# My latest find - 1888? Rambler



## wspeid (Oct 13, 2013)

I just picked this up.  The bottom is stamped Nov 13, 1988.  The idea of a possibly 125 year old bicycle that still has most of its original paint on the frame is a bit terrifying.  Serial # is 29536.  What do I need to know about early Ramblers (other than I shouldn't do anything)?


----------



## bricycle (Oct 13, 2013)

I love it!!!!!
I assume you will be converting it to original? installing period saddle and removing fenders).....
Crank/chain wheel mount is unique and very kool.
Super find... calling dibbs if you ever get tired of it. bri.


----------



## jd56 (Oct 13, 2013)

Nice Bill. I liked the red insert on the badge....what happened to it?


----------



## bike (Oct 13, 2013)

*That is the PATENT date*

the bike is much newer.
Very nice bike!


----------



## Wayne Adam (Oct 13, 2013)

*Nice!*

Cool bike. I love the ornate lugs!...........Wayne


----------



## Dave Stromberger (Oct 13, 2013)

Cool find Bill! The date stamped on the bottom bracket is actually a patent date, but your bike is actually post 1900. An expert on the Rambler bikes can pin it down a lot closer than I can, but I believe that the badge style and the open lug design suggests that this is a later version, maybe even closer to 1910. Ramblers with the "flame" lugs are bitchen, so no matter what year it is, that's a great find!


----------



## GiovanniLiCalsi (Oct 13, 2013)

## REQUIRED ACTION A:
In the Rambler thread, update the passage starting at "I just picked" and ending at "I love it!!!!!" so that "bicycle" becomes "cycle".
## REQUIRED ACTION B:
What serial number does the Rambler thread give for the bike?
You won't need the data for anything here.

## RECORDED INFORMATION:
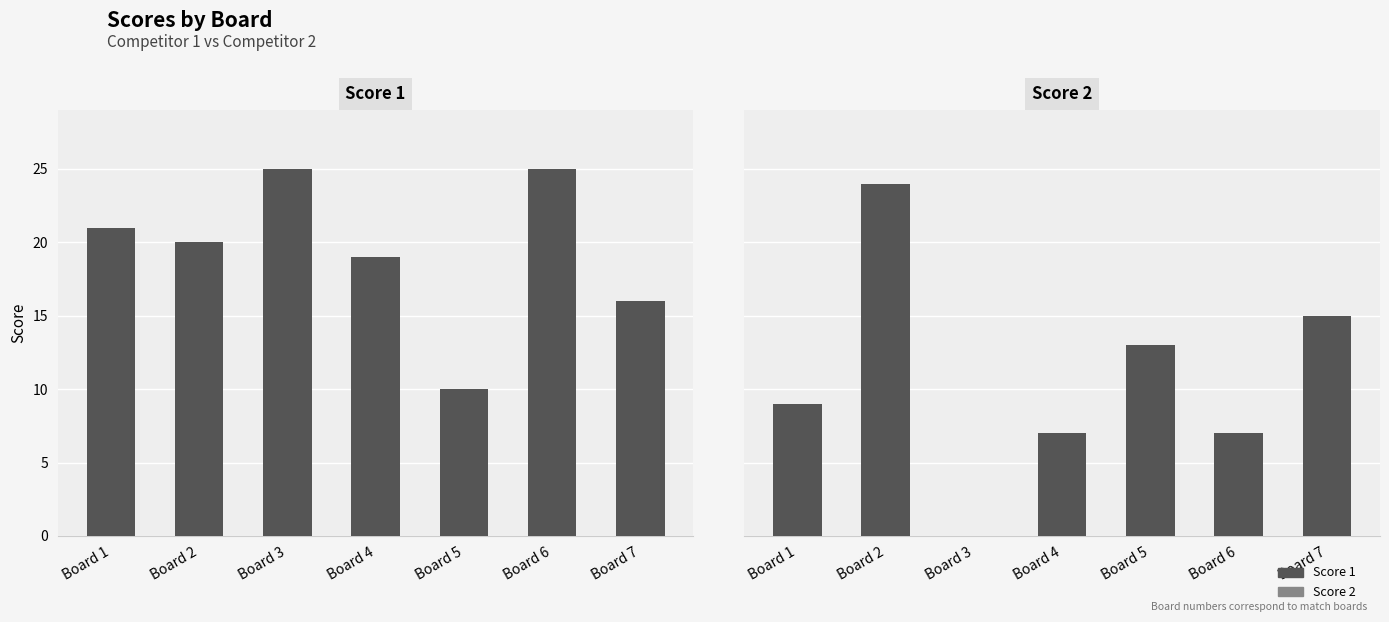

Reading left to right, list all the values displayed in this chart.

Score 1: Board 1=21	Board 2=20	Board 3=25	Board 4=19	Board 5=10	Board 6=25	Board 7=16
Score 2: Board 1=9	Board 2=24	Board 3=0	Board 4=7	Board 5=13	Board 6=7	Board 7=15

## TASK OUTPUT A:
I just picked this up.  The bottom is stamped Nov 13, 1988.  The idea of a possibly 125 year old cycle that still has most of its original paint on the frame is a bit terrifying.  Serial # is 29536.  What do I need to know about early Ramblers (other than I shouldn't do anything)?


----------



## bricycle (Oct 13, 2013)

I love it!!!!!

## TASK OUTPUT B:
29536